LONG-RANGE RADIO NAVAID SIGNAL RELIABILITY

W. B. Ruhnow

Peer Reviewed

Abstract: This paper presents the results of a continuing study of long-range radio navigation signal reliability for Loran-C, VLF communication, and Omega. In particular, a preceding article on this subject is updated. Meaningful statistics, such as mean time between failures and mean time to repair, on Loran-C, VLF communication, and Omega ground stations have been obtained from failure data supplied by the U.S. Naval Observatory. Trends in failure statistics from late 1973 through 1981 are presented by both six-month and year intervals. These trends show that the signal reliability of Loran-C has substantially improved in recent years.
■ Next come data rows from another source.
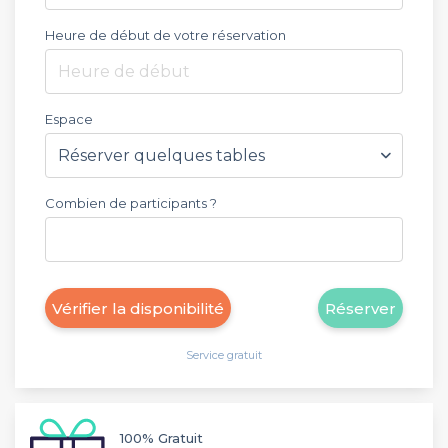
Heure de début de votre réservation
Heure de début
Espace
Combien de participants ?
Vérifier la disponibilité
Réserver
Service gratuit
100% Gratuit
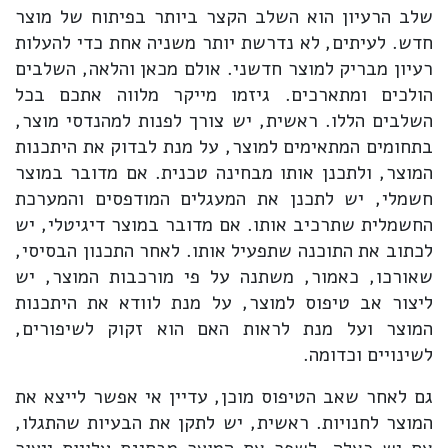
שלב הרעיון הוא השלב הקצר ביותר בפיתוח של מוצר
חדש. לעיתים, לא נדרשת יותר משניה אחת כדי להעלות
רעיון מבריק למוצר חדשני. אולם מכאן והלאה, השלבים
הולכים ומתארכים. גיזמו מייקר מלווה אתכם בכל
השלבים הללו. ראשית, יש צורך לפנות למהנדסי מוצר,
בתחומים המתאימים למוצר, על מנת לבדוק את היתכנות
המוצר, ולתכנן אותו מבחינה טכנית. אם מדובר במוצר
חשמלי, יש לתכנן את המעגלים המודפסים והמערכת
החשמלית שתרכיב אותו. אם מדובר במוצר דיגיטלי, יש
לכתוב את התוכנה שתפעיל אותו. לאחר התכנון הבסיסי,
שאורכו, כאמור, משתנה על פי מורכבות המוצר, יש
ליצור אב טיפוס למוצר, על מנת לוודא את היתכנות
המוצר ועל מנת לראות האם הוא זקוק לשיפורים,
לשינויים וכדומה.
גם לאחר שאב הטיפוס מוכן, עדיין אי אפשר לייצא את
המוצר לחנויות. ראשית, יש לתקן את הבעיות שהתגלו,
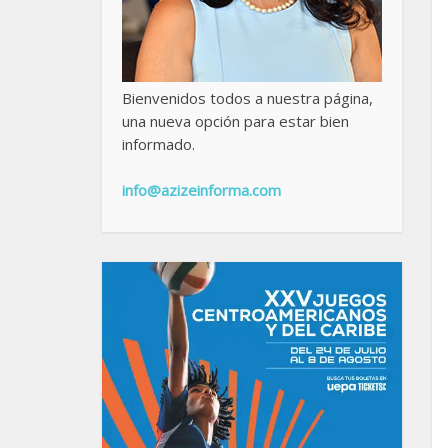
Bienvenidos todos a nuestra página,
una nueva opción para estar bien
informado.
info@azizeinforma.com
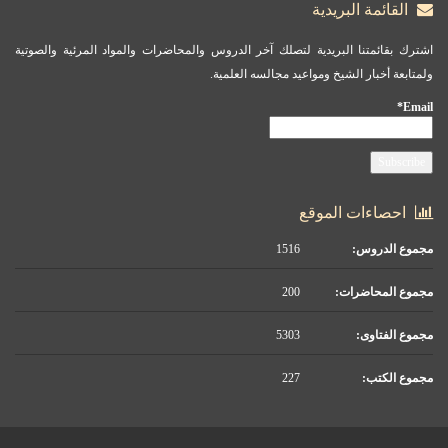
القائمة البريدية
اشترك بقائمتنا البريدية لتصلك آخر الدروس والمحاضرات والمواد المرئية والصوتية
ولمتابعة أخبار الشيخ ومواعيد مجالسه العلمية.
Email*
احصاءات الموقع
مجموع الدروس:
1516
مجموع المحاضرات:
200
مجموع الفتاوى:
5303
مجموع الكتب:
227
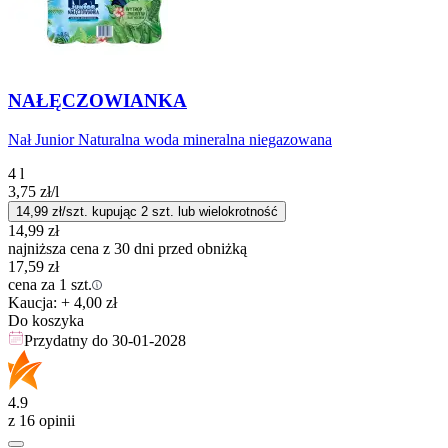
NAŁĘCZOWIANKA
Nał Junior Naturalna woda mineralna niegazowana
4 l
3,75
zł
/l
14,99
zł/szt. kupując
2
szt.
lub wielokrotność
14,99
zł
najniższa cena z 30 dni przed obniżką
17,59
zł
cena za 1 szt.
Kaucja: + 4,00 zł
Do koszyka
Przydatny do
30-01-2028
4.9
z 16 opinii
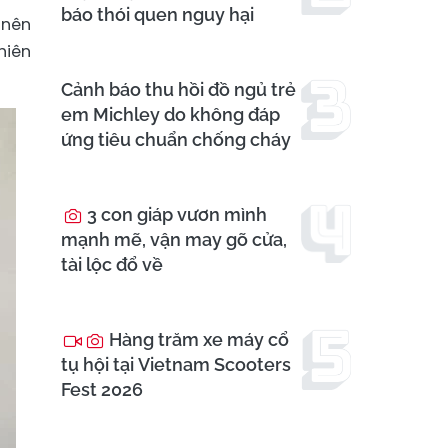
báo thói quen nguy hại
 nên
hiên
Cảnh báo thu hồi đồ ngủ trẻ
em Michley do không đáp
ứng tiêu chuẩn chống cháy
3 con giáp vươn mình
mạnh mẽ, vận may gõ cửa,
tài lộc đổ về
Hàng trăm xe máy cổ
tụ hội tại Vietnam Scooters
Fest 2026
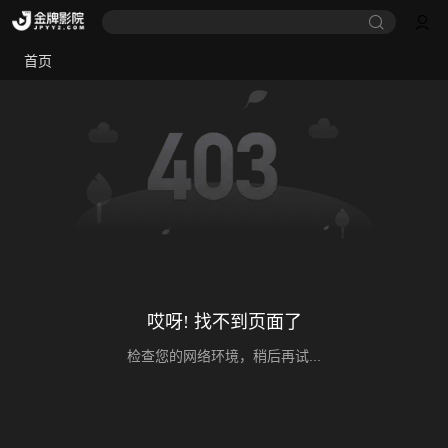
首页
哎呀! 找不到页面了
检查您的网络环境，稍后再试...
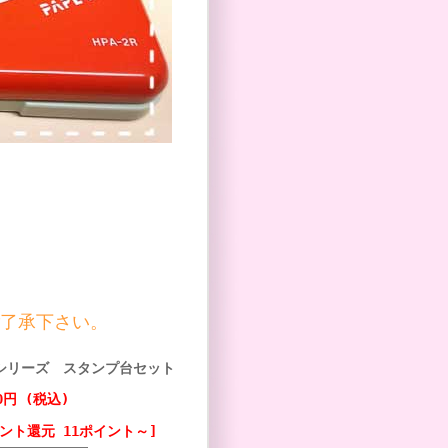
了承下さい。
シリーズ スタンプ台セット
00円 (税込)
ント還元 11ポイント～]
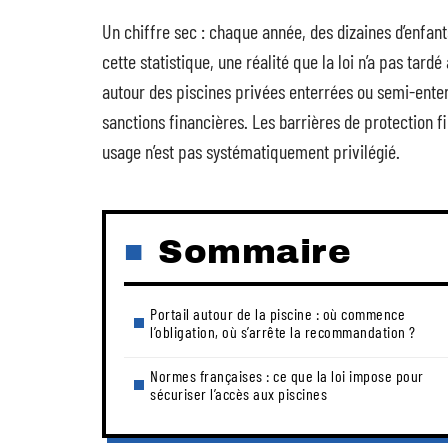
Un chiffre sec : chaque année, des dizaines d’enfant
cette statistique, une réalité que la loi n’a pas tardé
autour des piscines privées enterrées ou semi-enter
sanctions financières. Les barrières de protection
usage n’est pas systématiquement privilégié.
Sommaire
Portail autour de la piscine : où commence
l’obligation, où s’arrête la recommandation ?
Normes françaises : ce que la loi impose pour
sécuriser l’accès aux piscines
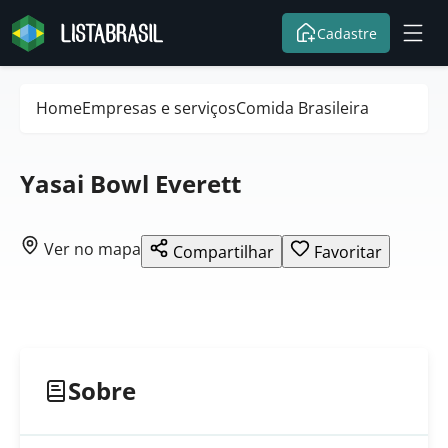
Cadastre
Home
Empresas e serviços
Comida Brasileira
Yasai Bowl Everett
Ver no mapa
Compartilhar
Favoritar
Sobre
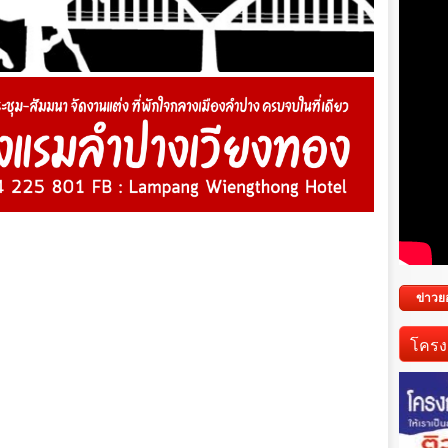
ข่าวย
โครง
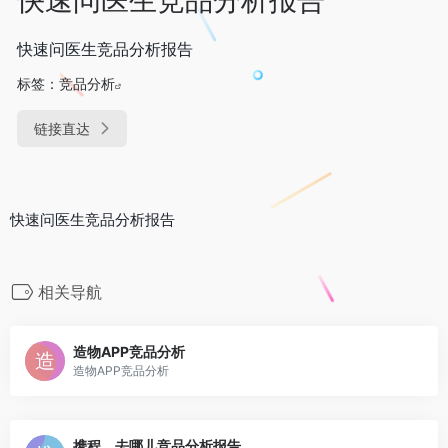
快速问医生竞品分析报告
标签：
竞品分析
链接直达
快速问医生竞品分析报告
相关导航
造物APP竞品分析
造物APP竞品分析
携程、去哪儿竞品分析报告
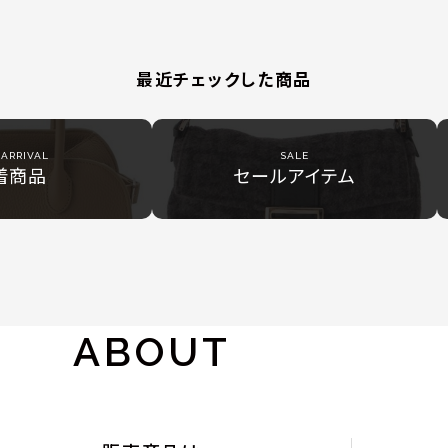
最近チェックした商品
ARRIVAL
SALE
着商品
セールアイテム
ABOUT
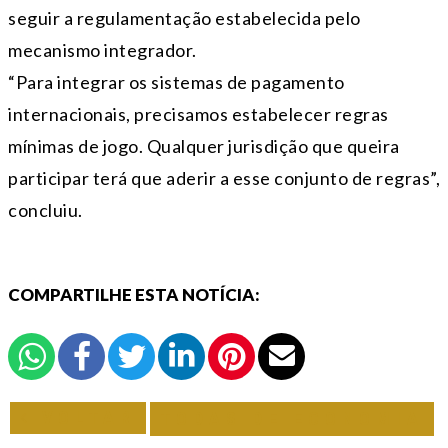
seguir a regulamentação estabelecida pelo
mecanismo integrador.
“Para integrar os sistemas de pagamento
internacionais, precisamos estabelecer regras
mínimas de jogo. Qualquer jurisdição que queira
participar terá que aderir a esse conjunto de regras”,
concluiu.
COMPARTILHE ESTA NOTÍCIA:
VOLTAR
TODAS DE ECONOMIA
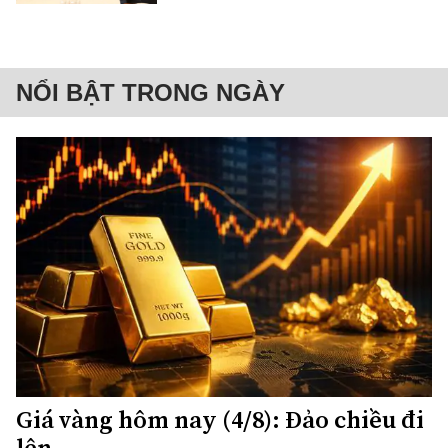
NỔI BẬT TRONG NGÀY
Giá vàng hôm nay (4/8): Đảo chiều đi
lên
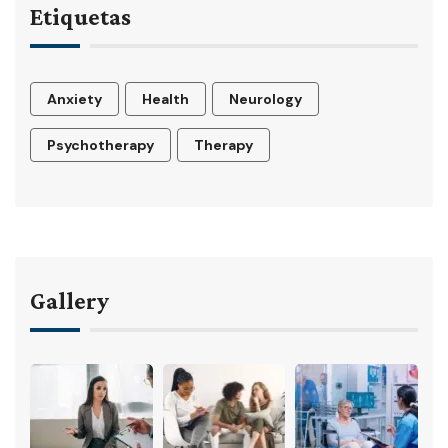
Etiquetas
Anxiety
Health
Neurology
Psychotherapy
Therapy
Gallery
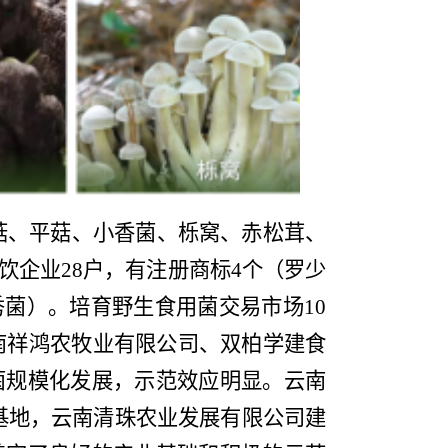
菇、平菇、小香菌、栎窝、赤松茸、
饮企业
28
户，有注册商标
4
个
（罗少
秀菌）。
培育
野生
食用菌交易市场
1
0
南祥鸿农牧业有限公司、双柏学建食
菌规模化发展，示范效应明显。
云南
基地，云南清珠农业发展有限公司建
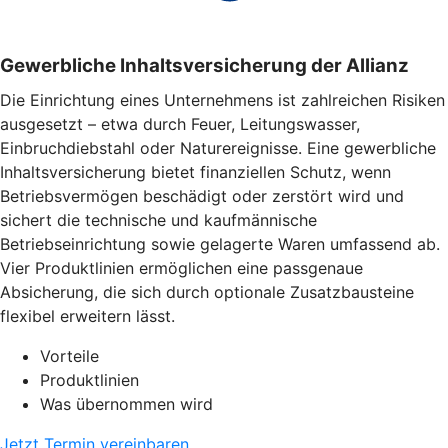
Gewerbliche Inhaltsversicherung der Allianz
Die Einrichtung eines Unternehmens ist zahlreichen Risiken
ausgesetzt – etwa durch Feuer, Leitungswasser,
Einbruchdiebstahl oder Naturereignisse. Eine gewerbliche
Inhaltsversicherung bietet finanziellen Schutz, wenn
Betriebsvermögen beschädigt oder zerstört wird und
sichert die technische und kaufmännische
Betriebseinrichtung sowie gelagerte Waren umfassend ab.
Vier Produktlinien ermöglichen eine passgenaue
Absicherung, die sich durch optionale Zusatzbausteine
flexibel erweitern lässt.
Vorteile
Produktlinien
Was übernommen wird
Jetzt Termin vereinbaren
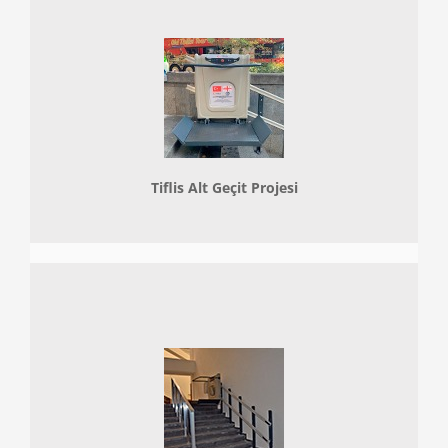
Tiflis Alt Geçit Projesi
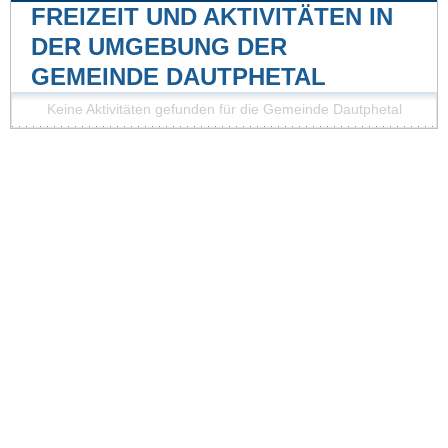
FREIZEIT UND AKTIVITÄTEN IN
DER UMGEBUNG DER
GEMEINDE DAUTPHETAL
Keine Aktivitäten gefunden für die Gemeinde Dautphetal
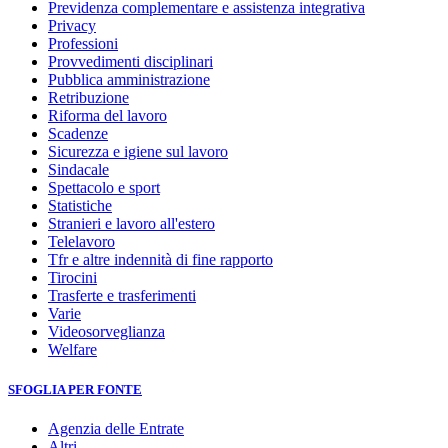
Previdenza complementare e assistenza integrativa
Privacy
Professioni
Provvedimenti disciplinari
Pubblica amministrazione
Retribuzione
Riforma del lavoro
Scadenze
Sicurezza e igiene sul lavoro
Sindacale
Spettacolo e sport
Statistiche
Stranieri e lavoro all'estero
Telelavoro
Tfr e altre indennità di fine rapporto
Tirocini
Trasferte e trasferimenti
Varie
Videosorveglianza
Welfare
SFOGLIA PER FONTE
Agenzia delle Entrate
Altri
VLF communication stations show random fluctuations which have degraded performance in certain years while Omega signal integrity has remained fairly constant since 1973. Probabilities of completing a stated mission of given duration (in 1981) are calculated for each transmitter type in zero- to two-station redundancy situations. Redundant signal coverage calculations show that airborne equipment should be structured to take advantage of redundant signals having good geometry.
Published in: NAVIGATION, Journal of the Institute of Navigation, Volume 29, Number 2
Pages: 152 - 159
Cite this article: Ruhnow, W. B., "LONG-RANGE RADIO NAVAID SIGNAL RELIABILITY", NAVIGATION, Journal of The Institute of Navigation, Vol. 29, No. 2, Summer 1982, pp. 152-159.